WHAT THE EXERCISE ASKS: Copy out, without any change, the lines of the items below that begin with the line containing "text_box [307, 210, 399, 331]" and end with the line containing "text_box [1654, 622, 1666, 629]", including both of those lines.

-- START EXCERPTED RECORDS --

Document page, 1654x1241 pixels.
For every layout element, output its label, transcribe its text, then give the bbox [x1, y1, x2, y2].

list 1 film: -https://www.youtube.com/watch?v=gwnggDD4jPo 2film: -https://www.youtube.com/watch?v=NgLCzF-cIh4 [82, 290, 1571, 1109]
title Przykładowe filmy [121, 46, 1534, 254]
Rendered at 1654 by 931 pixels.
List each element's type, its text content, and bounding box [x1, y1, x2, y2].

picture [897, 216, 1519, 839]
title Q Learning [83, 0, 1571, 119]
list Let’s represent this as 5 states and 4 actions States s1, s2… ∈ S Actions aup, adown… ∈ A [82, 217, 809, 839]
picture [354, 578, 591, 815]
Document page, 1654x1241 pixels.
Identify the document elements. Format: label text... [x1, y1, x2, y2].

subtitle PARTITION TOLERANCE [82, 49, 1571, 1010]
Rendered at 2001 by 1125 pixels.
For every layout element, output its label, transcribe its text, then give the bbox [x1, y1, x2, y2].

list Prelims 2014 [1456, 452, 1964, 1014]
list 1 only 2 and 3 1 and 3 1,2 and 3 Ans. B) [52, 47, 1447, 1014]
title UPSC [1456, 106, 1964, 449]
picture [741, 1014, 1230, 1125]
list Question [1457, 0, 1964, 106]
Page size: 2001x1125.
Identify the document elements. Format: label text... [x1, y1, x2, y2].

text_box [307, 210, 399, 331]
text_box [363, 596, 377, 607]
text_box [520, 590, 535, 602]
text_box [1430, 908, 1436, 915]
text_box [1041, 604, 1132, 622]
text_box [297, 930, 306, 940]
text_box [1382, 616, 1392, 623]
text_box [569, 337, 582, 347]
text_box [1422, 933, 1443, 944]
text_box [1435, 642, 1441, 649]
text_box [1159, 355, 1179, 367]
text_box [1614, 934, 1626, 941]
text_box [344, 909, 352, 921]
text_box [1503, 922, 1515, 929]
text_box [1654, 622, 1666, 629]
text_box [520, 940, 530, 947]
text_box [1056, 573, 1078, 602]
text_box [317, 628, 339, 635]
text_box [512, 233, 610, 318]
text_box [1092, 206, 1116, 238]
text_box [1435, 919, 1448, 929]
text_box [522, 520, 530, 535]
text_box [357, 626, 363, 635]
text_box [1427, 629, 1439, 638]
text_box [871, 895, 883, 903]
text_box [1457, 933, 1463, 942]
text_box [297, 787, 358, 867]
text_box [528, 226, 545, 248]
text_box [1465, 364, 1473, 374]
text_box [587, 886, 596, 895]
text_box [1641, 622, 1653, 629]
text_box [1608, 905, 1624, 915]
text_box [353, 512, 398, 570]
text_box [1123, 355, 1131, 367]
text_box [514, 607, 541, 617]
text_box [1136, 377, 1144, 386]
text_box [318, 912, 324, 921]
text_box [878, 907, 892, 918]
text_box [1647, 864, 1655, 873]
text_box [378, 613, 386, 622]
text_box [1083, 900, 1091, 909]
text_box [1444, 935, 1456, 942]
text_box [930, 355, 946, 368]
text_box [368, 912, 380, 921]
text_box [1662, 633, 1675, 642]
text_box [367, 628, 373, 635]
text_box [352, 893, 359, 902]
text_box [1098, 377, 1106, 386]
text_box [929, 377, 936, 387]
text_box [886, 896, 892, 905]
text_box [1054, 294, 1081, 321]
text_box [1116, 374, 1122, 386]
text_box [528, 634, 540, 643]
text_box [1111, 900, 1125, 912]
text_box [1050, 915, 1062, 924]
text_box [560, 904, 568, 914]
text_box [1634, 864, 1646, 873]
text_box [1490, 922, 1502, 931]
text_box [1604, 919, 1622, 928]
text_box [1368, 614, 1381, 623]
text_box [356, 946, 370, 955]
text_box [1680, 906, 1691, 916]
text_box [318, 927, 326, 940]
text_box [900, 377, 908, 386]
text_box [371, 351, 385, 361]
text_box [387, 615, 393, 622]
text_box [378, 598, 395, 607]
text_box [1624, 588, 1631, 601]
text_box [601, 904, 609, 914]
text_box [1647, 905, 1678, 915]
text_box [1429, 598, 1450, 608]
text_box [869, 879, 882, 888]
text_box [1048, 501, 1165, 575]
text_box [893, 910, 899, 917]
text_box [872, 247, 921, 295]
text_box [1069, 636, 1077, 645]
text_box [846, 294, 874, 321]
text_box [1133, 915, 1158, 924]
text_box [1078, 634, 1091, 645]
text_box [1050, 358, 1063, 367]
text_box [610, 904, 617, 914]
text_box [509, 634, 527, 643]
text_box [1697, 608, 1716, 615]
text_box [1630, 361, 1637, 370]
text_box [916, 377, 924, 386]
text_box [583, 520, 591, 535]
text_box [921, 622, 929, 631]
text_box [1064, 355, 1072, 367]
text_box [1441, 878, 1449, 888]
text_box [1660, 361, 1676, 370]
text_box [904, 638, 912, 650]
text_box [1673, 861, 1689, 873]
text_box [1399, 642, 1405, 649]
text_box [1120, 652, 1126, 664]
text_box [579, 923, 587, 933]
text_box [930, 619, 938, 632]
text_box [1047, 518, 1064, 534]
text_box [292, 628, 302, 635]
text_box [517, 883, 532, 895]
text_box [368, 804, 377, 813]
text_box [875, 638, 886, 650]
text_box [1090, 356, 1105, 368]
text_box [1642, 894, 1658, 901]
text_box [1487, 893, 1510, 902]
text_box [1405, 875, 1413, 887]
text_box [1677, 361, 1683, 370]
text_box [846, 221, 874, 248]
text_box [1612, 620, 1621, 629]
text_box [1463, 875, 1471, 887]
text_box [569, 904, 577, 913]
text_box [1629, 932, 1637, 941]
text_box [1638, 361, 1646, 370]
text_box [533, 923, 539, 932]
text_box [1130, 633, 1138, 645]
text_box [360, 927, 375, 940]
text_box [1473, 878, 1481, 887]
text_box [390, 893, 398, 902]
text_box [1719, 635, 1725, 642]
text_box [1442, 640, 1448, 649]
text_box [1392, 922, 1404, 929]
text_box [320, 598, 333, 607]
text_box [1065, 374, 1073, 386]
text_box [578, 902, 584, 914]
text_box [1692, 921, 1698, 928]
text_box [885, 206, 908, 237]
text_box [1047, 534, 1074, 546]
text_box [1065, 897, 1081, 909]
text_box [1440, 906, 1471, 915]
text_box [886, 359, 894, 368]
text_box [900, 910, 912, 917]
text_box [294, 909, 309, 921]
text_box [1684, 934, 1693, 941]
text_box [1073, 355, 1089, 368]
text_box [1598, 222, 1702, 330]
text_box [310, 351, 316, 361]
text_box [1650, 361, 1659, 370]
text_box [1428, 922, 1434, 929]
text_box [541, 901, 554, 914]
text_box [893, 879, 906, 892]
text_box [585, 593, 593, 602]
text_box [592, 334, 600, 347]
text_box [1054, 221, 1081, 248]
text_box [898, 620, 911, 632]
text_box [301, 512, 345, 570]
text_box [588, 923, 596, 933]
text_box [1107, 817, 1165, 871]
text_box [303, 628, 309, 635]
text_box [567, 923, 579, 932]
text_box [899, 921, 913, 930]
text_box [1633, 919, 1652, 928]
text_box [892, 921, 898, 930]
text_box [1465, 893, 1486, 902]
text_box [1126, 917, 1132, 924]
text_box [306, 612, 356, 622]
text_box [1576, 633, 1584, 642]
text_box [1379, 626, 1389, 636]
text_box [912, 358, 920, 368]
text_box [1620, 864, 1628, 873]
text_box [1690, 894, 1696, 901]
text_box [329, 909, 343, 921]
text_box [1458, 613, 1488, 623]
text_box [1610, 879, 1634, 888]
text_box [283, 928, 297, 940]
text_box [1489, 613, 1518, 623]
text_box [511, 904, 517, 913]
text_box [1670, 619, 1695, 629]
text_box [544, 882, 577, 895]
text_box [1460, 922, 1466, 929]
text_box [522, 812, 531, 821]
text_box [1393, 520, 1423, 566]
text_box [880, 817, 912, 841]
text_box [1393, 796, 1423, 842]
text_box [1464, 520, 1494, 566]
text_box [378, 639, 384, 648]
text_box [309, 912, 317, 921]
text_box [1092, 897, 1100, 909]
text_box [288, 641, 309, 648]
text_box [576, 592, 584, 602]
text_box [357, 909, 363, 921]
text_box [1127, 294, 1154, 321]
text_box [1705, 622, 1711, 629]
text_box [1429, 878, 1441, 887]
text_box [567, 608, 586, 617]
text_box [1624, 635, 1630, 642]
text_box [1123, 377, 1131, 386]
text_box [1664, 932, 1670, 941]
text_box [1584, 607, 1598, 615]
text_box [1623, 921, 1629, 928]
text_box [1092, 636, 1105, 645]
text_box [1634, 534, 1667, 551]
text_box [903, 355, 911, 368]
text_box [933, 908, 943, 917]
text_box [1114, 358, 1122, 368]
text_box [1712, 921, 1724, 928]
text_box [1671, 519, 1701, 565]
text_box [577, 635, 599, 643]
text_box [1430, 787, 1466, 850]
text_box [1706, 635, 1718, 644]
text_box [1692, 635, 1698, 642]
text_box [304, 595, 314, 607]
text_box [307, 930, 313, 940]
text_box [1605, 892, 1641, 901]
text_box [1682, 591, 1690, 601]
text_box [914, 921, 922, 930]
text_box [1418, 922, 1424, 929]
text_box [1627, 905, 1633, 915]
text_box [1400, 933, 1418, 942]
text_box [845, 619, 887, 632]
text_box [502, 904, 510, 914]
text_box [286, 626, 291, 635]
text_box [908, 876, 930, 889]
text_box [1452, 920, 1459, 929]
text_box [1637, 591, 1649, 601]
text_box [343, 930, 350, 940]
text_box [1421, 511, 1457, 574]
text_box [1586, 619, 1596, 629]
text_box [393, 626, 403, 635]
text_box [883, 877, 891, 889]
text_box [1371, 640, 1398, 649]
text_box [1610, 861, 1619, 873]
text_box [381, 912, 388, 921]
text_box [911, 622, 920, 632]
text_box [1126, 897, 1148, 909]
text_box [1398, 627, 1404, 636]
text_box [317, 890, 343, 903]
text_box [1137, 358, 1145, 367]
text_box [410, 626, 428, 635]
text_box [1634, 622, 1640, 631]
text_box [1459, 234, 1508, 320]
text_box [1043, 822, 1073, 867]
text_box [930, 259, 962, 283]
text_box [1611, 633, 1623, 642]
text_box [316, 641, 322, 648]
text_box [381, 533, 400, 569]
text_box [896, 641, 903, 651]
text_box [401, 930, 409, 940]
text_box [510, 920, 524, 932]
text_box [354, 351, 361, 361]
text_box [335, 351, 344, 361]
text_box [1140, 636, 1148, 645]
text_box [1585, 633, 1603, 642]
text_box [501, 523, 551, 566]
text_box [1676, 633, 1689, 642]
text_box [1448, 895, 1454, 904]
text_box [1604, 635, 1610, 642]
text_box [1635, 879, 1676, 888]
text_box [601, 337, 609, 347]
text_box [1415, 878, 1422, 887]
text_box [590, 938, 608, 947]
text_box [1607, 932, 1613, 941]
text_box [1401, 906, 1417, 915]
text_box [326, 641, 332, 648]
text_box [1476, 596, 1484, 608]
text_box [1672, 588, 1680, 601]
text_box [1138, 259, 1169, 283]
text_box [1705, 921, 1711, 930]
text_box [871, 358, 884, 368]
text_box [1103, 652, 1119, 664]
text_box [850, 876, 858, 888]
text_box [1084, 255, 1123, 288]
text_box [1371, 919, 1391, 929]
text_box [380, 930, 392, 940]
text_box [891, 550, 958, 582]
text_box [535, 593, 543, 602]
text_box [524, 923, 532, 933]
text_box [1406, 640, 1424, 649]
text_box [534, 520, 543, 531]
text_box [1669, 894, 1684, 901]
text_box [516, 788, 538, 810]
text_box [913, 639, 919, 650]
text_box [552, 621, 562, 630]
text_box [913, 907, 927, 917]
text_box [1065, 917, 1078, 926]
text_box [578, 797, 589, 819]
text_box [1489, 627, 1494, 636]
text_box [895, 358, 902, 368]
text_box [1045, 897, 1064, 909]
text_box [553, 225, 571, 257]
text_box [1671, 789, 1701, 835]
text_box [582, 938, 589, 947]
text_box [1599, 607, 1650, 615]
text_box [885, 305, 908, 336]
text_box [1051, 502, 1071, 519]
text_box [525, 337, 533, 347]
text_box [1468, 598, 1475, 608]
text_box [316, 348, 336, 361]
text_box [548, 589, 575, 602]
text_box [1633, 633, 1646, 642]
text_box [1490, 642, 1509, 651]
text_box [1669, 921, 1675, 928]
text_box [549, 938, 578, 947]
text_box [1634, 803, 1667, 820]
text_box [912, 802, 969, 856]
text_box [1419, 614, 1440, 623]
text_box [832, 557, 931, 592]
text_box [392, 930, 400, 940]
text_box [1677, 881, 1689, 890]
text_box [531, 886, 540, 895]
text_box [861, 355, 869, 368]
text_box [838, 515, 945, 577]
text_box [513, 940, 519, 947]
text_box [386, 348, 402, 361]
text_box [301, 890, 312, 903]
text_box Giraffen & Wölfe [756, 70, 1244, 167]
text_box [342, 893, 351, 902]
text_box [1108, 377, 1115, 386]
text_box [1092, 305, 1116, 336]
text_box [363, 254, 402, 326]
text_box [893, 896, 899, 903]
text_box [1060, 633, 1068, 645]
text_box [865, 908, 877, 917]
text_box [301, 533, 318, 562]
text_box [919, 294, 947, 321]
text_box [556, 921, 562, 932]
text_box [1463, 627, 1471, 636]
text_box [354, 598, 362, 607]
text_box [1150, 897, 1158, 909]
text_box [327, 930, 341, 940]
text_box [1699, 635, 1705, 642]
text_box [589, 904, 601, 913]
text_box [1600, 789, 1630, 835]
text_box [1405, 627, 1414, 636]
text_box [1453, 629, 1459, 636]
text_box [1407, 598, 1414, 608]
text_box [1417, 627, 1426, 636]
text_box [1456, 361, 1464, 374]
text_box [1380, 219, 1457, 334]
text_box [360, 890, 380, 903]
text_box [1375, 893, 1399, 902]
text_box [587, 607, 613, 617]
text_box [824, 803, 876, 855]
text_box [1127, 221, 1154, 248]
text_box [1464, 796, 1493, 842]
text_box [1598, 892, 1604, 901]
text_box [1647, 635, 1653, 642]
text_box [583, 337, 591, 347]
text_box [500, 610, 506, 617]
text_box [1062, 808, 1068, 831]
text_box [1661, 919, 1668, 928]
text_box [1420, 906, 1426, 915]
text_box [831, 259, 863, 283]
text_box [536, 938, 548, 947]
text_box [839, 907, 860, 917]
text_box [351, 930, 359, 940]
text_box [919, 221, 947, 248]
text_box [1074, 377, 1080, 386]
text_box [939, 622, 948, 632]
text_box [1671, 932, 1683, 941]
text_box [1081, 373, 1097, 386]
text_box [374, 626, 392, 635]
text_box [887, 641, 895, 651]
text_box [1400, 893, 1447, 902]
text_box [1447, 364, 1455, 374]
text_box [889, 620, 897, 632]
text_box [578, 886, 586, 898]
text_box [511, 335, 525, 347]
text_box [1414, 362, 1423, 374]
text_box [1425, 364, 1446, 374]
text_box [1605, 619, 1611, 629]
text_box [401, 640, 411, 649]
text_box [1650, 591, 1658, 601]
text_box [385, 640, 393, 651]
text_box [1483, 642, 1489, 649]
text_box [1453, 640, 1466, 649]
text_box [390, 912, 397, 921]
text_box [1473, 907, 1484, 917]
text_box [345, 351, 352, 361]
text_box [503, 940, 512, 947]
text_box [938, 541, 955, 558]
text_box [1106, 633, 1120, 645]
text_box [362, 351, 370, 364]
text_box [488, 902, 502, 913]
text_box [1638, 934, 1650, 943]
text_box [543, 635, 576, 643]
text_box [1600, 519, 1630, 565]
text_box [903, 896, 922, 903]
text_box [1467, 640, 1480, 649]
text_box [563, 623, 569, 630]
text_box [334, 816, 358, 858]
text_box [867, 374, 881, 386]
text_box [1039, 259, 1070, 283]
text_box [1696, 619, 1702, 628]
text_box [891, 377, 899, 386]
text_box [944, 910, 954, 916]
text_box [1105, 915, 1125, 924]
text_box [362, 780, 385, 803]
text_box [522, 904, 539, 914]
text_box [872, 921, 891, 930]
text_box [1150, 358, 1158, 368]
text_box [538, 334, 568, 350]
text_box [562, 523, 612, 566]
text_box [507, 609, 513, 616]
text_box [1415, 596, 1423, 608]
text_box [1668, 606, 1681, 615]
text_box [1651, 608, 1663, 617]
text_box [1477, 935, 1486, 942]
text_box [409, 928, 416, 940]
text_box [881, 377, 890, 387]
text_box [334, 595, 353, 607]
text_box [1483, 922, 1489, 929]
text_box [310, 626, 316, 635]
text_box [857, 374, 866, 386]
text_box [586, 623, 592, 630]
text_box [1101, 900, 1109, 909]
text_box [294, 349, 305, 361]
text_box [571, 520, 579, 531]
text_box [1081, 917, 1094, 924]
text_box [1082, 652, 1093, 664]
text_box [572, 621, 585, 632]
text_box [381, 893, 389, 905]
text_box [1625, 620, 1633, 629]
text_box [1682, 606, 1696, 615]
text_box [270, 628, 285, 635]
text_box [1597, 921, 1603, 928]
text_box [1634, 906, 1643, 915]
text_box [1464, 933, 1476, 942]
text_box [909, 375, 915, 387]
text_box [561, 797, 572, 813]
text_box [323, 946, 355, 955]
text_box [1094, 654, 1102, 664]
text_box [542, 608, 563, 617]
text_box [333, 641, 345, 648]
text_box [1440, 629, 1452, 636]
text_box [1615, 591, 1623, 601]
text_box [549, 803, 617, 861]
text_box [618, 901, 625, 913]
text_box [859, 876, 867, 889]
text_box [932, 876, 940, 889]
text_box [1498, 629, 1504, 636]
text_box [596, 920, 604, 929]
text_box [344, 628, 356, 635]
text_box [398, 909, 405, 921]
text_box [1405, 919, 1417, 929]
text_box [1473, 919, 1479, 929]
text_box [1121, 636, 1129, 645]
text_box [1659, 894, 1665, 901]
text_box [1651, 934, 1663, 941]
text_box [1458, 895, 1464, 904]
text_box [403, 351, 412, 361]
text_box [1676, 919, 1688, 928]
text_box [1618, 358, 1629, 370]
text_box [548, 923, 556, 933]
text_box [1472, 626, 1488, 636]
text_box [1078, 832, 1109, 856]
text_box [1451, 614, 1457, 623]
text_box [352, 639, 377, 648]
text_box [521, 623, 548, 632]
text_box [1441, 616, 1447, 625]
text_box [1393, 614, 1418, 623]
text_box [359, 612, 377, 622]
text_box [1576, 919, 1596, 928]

-- END EXCERPTED RECORDS --

CORRECT OUTPUT:
text_box [307, 210, 399, 331]
text_box [363, 596, 377, 607]
text_box [520, 590, 535, 602]
text_box [1430, 908, 1436, 915]
text_box [1041, 604, 1132, 622]
text_box [297, 930, 306, 940]
text_box [1382, 616, 1392, 623]
text_box [569, 337, 582, 347]
text_box [1422, 933, 1443, 944]
text_box [1435, 642, 1441, 649]
text_box [1159, 355, 1179, 367]
text_box [1614, 934, 1626, 941]
text_box [344, 909, 352, 921]
text_box [1503, 922, 1515, 929]
text_box [1654, 622, 1666, 629]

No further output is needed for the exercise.